* [Reading passage]

═══

During this time period in Pietrelcina, his former professor, the former priest, Tizzani, was agonizing. His daughter, seeing how close to death he was, called Padre Pio so that he could help her father since Padre Pio was providentially passing by her house at that time. The dying man received from Padre Pio the grace of God and the eternal salvation of his soul. He made his confession with tears of repentance and died in peace.
First Apparition of the Stigmatas
During his first priestly ministry, in 1910, Padre Pio manifested the first symptoms of the stigmatas. In a letter he wrote to his spiritual director he described them as follows, “In the middle of my hands a red stain appeared the size of a penny accompanied by an intense pain. I also felt much pain beneath my feet.” These pains in the hands and feet of Padre Pio were the first accounts of the stigmatas that were visible until 1918.
One time, the pain that Padre Pio experienced was so sharp that he shook his hands which felt like they were burning. His mother asked him, “What is that? Do you play the guitar now?” Padre Pio did not respond.
This time in his hometown was a period of great spiritual battles with the devil but also of great consolations through ecstasies and mystical phenomena, both interior as well as exterior ones, spiritual and physical. The devil would appear to him in various ways. Sometimes he would appear in the form of animals, of women dancing impure dances, of jailers who would.
His Return to Monastic Life
On February 17th of 1916, Padre Pio left Pietrelcina and headed towards Foggia, to where the superiors called him so that he may offer a spiritual service. Thanks to the prayers of Rafaelina Cerase, a very sick lady who was near death, Padre Pio was able to return definitively to community life. This good woman offered herself to God as a victim so that Padre Pio could listen to confessions and thus provide a great benefit for souls.
Although Padre Pio was never able to return to Pietrelcina, his love for it never diminished. During the Second World War, Padre Pio said in reference to his town, “Pietrelcina will be preserved like the apple of my eyes.” Before dying, he spoke prophetically, “During my life I have favored Saint Giovanni Rotondo. After my death, I will favor Pietrelcina.”
First Visit to Saint Giovanni Rotondo
On July 28th of 1916, Padre Pio arrived at Saint Giovanni Rotondo for the first time. Saint Giovanni Rotondo was back then a small village in the peninsula of Gargano, surrounded by very poor homes, with no lights, no drinkable water, no piping system, no paved roads, and with no means of modern communication, very similar to the lifestyle of the small villages back then. The monastery is located about two kilometers from the town and to go there you had to go by donkey. The monastery included one small and rustic church named Our Lady of Grace from the 14th century.
Permanent Return to Saint Giovanni Rotondo
Padre Pio was invited to Saint Giovanni by Father Guardian and his brief visit was from July 28 to August 5. During this visit the health of Padre Pio seemed to have improved somewhat, something which pleased the Provincial Father and he ordered that under obedience, Padre Pio return to Saint Giovanni for some time until his health improved. Padre Pio returned to the Monastery of Gargano on September 4th of 1916. In the designs of the Lord, what was at first thought of as something temporary lasted 52 years until the death of Padre Pio.

═══

Dataset excerpts:

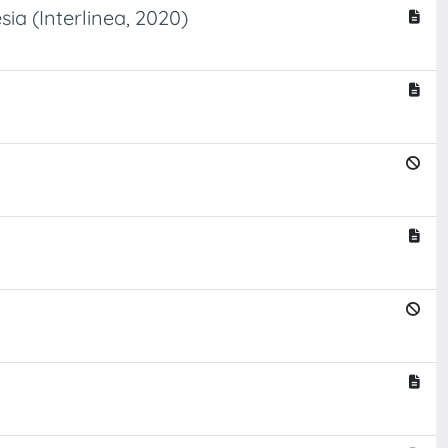
sia (Interlinea, 2020)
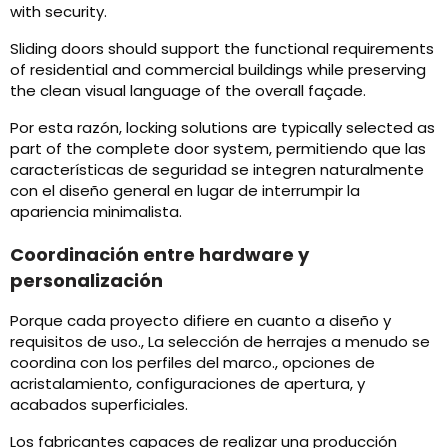
with security
.
Sliding doors should support the functional requirements
of residential and commercial buildings while preserving
the clean visual language of the overall façade
.
Por esta razón,
locking solutions are typically selected as
part of the complete door system
, permitiendo que las
características de seguridad se integren naturalmente
con el diseño general en lugar de interrumpir la
apariencia minimalista.
Coordinación entre hardware y
personalización
Porque cada proyecto difiere en cuanto a diseño y
requisitos de uso., La selección de herrajes a menudo se
coordina con los perfiles del marco., opciones de
acristalamiento, configuraciones de apertura, y
acabados superficiales.
Los fabricantes capaces de realizar una producción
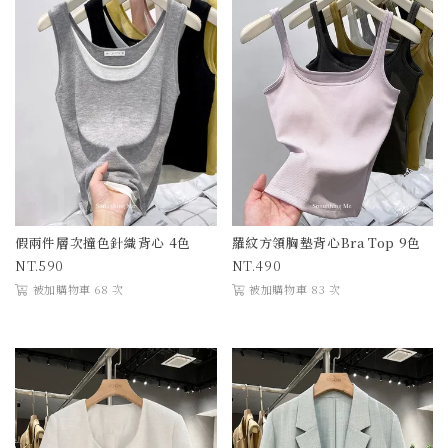
假兩件層次撞色針織背心 4色
羅紋方領胸墊背心Bra Top 9色
590
490
被加購物車 68 次
被加購物車 83 次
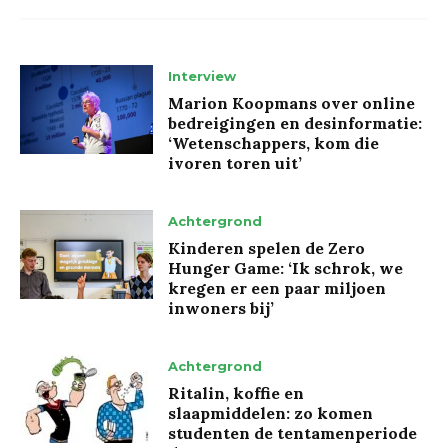
Interview
Marion Koopmans over online
bedreigingen en desinformatie:
‘Wetenschappers, kom die
ivoren toren uit’
Achtergrond
Kinderen spelen de Zero
Hunger Game: ‘Ik schrok, we
kregen er een paar miljoen
inwoners bij’
Achtergrond
Ritalin, koffie en
slaapmiddelen: zo komen
studenten de tentamenperiode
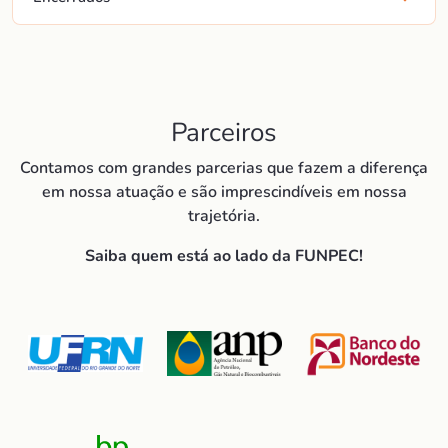
Parceiros
Contamos com grandes parcerias que fazem a diferença
em nossa atuação e são imprescindíveis em nossa
trajetória.
Saiba quem está ao lado da FUNPEC!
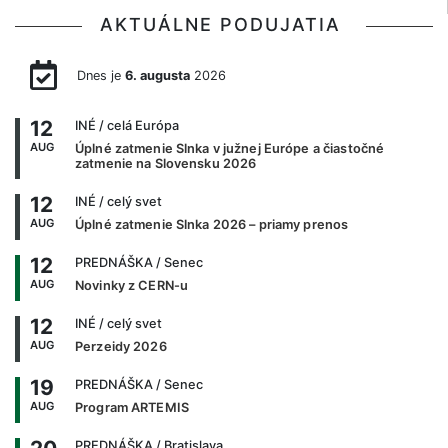
AKTUÁLNE PODUJATIA
Dnes je
6. augusta
2026
12
INÉ
/ celá Európa
AUG
Úplné zatmenie Slnka v južnej Európe a čiastočné
zatmenie na Slovensku 2026
12
INÉ
/ celý svet
AUG
Úplné zatmenie Slnka 2026 – priamy prenos
12
PREDNÁŠKA
/ Senec
AUG
Novinky z CERN-u
12
INÉ
/ celý svet
AUG
Perzeidy 2026
19
PREDNÁŠKA
/ Senec
AUG
Program ARTEMIS
PREDNÁŠKA
/ Bratislava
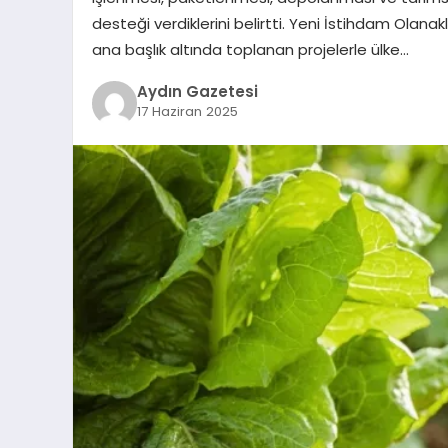
desteği verdiklerini belirtti. Yeni İstihdam Olanak
ana başlık altında toplanan projelerle ülke…
Aydın Gazetesi
17 Haziran 2025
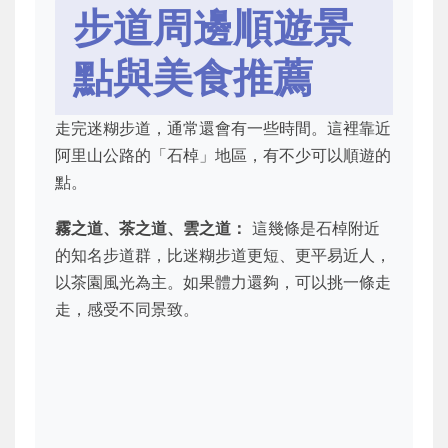
步道周邊順遊景
點與美食推薦
走完迷糊步道，通常還會有一些時間。這裡靠近
阿里山公路的「石棹」地區，有不少可以順遊的
點。
霧之道、茶之道、雲之道：
這幾條是石棹附近
的知名步道群，比迷糊步道更短、更平易近人，
以茶園風光為主。如果體力還夠，可以挑一條走
走，感受不同景致。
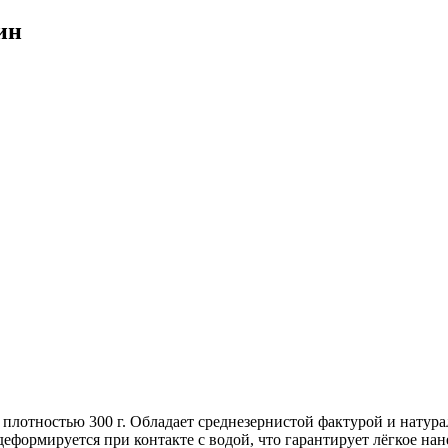
ин
ы, плотностью 300 г. Обладает среднезернистой фактурой и нату
еформируется при контакте с водой, что гарантирует лёгкое нан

═══

* [Questions]
1. Answer these questions from the text about Padre Pio:
(a) In what year did Padre Pio first show symptoms of the stigmatas?
(b) On what date did he leave Pietrelcina for Foggia?
(c) What was the name of the small church at the monastery near Saint Giovanni Rotondo?
2. Carry on the text about Padre Pio, starting after its final sentence.
The entries were taken from a different source than the text about Padre Pio.

* [Answers by task]
1.
(a) 1910
(b) February 17th of 1916
(c) Our Lady of Grace

2.
Padre Pio was called to the military three times during the First World War and the three times he was sent back after a brief period due to health reasons. The last time he was called his health deteriorated so much that the doctors themselves discharged him to “allow him to die in peace at home.” The short time he was in the military caused great pains in his soul due to the hardness of hearts of the soldiers, the blasphemies he heard, and being away from monastic life. Another great pain was not being able to offer Mass every day. Padre Pio was discharged from the military with papers that testify to his conduct, his honor, and fidelity for his country although he was saved from desertion charges for not reporting himself to an appointment due to a mistake from the mailperson of Saint Giovanni Rotondo who did not know that Francisco Forgione and Padre Pio were the same person and that is why he did not know to whom to give the appointment.
The Minor Seminary
Padre Pio served as spiritual father of young men who were part of the minor seminary which at that time was in Saint Giovanni Rotondo. He was in charge of providing them with meditations, of confessing them, and of having spiritual conversations with them. He prayed much and watched their spiritual growth. He even went to the point of asking permission to offer himself as a victim to the Lord for the perfection of this group whom he, as he would say himself, “loved with tenderness.”
One day when he went out for a stroll with the young men he told them, “One of you pierced my heart.” They were left perplexed before such a commentary, but they did not dare ask who the guilty one was. “One of you this morning made a sacrilegious Communion. To think that it was me who gave it to him during the Mass.” The guilty young man knelt down and confessed his guilt. Padre Pio made a sign to the others so that they go back. It was right there on the street that he heard his confession and restored him to the grace of God.
What undoubtedly has made Padre Pio famous is the phenomenon of the stigmatas: the five wounds of Christ Crucified he visibly carried on his body for 50 years.
A little over a month after receiving the piercing of the heart, Padre Pio received the now visible signs of the Passion of Christ.
Padre Pio described this phenomenon and spiritual grace to his director out of obedience, “It was the morning of the 20th of September of 1918. I was in the chapel praying the prayer of thanksgiving for the Mass and I felt little by little that I was elevated to a softer prayer. Suddenly, a great light blinded me and Christ who was bleeding in all parts appeared to me. From his wounded Body came out rays of light that looked like arrows that hurt my feet, hands, and side.
When I returned to myself, I found myself on the floor and full of wounds. My hands, feet, and side bled and they hurt even enough to make me lose all my strength to stand up. I felt as if I was dying, and I would have died if the Lord would not have come to support my heart that I felt palpitating strongly in my chest. I crawled on the floor until I arrived at my cell. I laid down and I prayed, I saw once again my wounds and I cried, elevating hymns of gratitude to God.”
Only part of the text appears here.